Il Congresso convoca Anthropic: la Cina avrebbe usato Claude per un cyberattacco

by | 27 Nov 2025 | Politica

Dario Amodei, CEO di Anthropic. | Foto: Council of Foreign Relations
Tempo di lettura: 2 minuti

Il Congresso degli Stati Uniti ha chiesto a Dario Amodei, CEO di Anthropic, di testimoniare su un caso che potrebbe segnare un prima e un dopo nella storia della cybersicurezza.

Ci riferiamo all’uso di Claude Code, il modello di Anthropic specializzato nella programmazione, in una campagna di cyber-spionaggio condotta da attori statali cinesi.

È il primo episodio documentato in cui un sistema di intelligenza artificiale commerciale viene impiegato per orchestrare quasi interamente un’operazione informatica ostile, un passaggio che a Washington considerano già epocale.

Il Congresso ancora in affanno

Secondo la Commissione per la Sicurezza Interna della Camera, la Cina avrebbe sfruttato Claude Code per automatizzare in larga parte un’operazione di intrusione digitale, riducendo al minimo il coinvolgimento umano.

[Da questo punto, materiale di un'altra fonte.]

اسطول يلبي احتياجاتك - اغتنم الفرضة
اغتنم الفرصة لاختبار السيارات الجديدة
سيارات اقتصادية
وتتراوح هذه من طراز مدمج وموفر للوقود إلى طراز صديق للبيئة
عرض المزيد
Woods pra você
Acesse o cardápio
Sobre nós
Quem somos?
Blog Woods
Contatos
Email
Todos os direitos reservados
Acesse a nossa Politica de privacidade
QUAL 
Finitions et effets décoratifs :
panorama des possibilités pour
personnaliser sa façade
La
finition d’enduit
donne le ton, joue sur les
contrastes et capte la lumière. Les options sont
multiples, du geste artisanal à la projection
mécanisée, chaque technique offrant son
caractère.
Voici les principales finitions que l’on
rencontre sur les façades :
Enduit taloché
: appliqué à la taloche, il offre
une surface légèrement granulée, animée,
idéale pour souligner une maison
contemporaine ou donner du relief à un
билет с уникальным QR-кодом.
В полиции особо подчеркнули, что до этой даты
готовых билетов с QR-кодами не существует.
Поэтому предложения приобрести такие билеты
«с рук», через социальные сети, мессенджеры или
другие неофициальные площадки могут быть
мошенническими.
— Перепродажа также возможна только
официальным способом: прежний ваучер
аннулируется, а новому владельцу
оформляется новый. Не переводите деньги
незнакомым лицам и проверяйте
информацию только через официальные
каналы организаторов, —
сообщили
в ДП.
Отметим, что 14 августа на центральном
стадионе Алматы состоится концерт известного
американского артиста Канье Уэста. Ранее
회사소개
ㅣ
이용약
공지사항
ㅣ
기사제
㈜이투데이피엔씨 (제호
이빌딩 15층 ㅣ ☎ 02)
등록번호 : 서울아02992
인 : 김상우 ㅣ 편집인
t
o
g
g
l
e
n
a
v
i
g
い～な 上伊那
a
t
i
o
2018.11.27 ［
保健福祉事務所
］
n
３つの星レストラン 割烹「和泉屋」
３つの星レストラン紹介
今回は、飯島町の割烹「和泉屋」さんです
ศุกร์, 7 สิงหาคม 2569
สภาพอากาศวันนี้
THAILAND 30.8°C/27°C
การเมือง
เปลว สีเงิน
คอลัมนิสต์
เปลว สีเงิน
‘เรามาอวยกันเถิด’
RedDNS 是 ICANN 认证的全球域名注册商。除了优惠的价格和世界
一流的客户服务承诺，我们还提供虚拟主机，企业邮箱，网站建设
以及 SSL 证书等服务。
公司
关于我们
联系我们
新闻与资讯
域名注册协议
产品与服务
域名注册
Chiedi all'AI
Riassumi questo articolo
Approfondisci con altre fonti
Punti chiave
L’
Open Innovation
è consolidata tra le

“Per la prima volta, vediamo un avversario straniero utilizzare un sistema di intelligenza artificiale commerciale per condurre quasi un’intera operazione informatica con un coinvolgimento umano minimo”, ha dichiarato il presidente della Commissione, Andrew Garbarino.

Il caso arriva in un momento in cui l’intelligenza artificiale sta ridisegnando il panorama delle minacce digitali a un ritmo che le istituzioni faticano a seguire.

Legislatori e agenzie federali stanno tentando di capire quali strumenti normativi servano per contrastare attacchi automatizzati, capaci di muoversi a velocità incompatibili con le tradizionali strategie di difesa.

L’audizione: Anthropic, Google e Quantum Xchange

Oltre ad Amodei, sono stati chiamati a testimoniare Thomas Kurian, CEO di Google Cloud, ed Eddy Zervigon, numero uno di Quantum Xchange.

A Kurian verrà chiesto come i grandi provider cloud stiano ripensando le proprie strategie di sicurezza per un’era in cui gli attacchi mossi dall’IA possono colpire infrastrutture critiche sulle quali si basa anche il governo federale.

A Zervigon toccherà affrontare un altro fronte emergente: il ruolo delle tecnologie quantistiche nella futura generazione di minacce informatiche, incluse quelle potenzialmente orchestrate da modelli di intelligenza artificiale.

Il messaggio del Congresso è chiaro: gli Stati Uniti si trovano davanti a una stagione in cui gli avversari possono combinare automazione, velocità machine-to-machine e strumenti commerciali di uso comune.

“Non possiamo aspettarci di contrastare un’aggressione informatica autonoma e alla velocità delle macchine da parte di avversari come la Cina contando soltanto sui tempi di risposta umani”, ha ammonito Garbarino.

I dirigenti delle tre aziende hanno tempo fino al 3 dicembre per confermare la loro presenza a un’audizione che, di fatto, inaugura la fase in cui il tema della cybersicurezza guidata dall’IA entra stabilmente nell’agenda politica statunitense.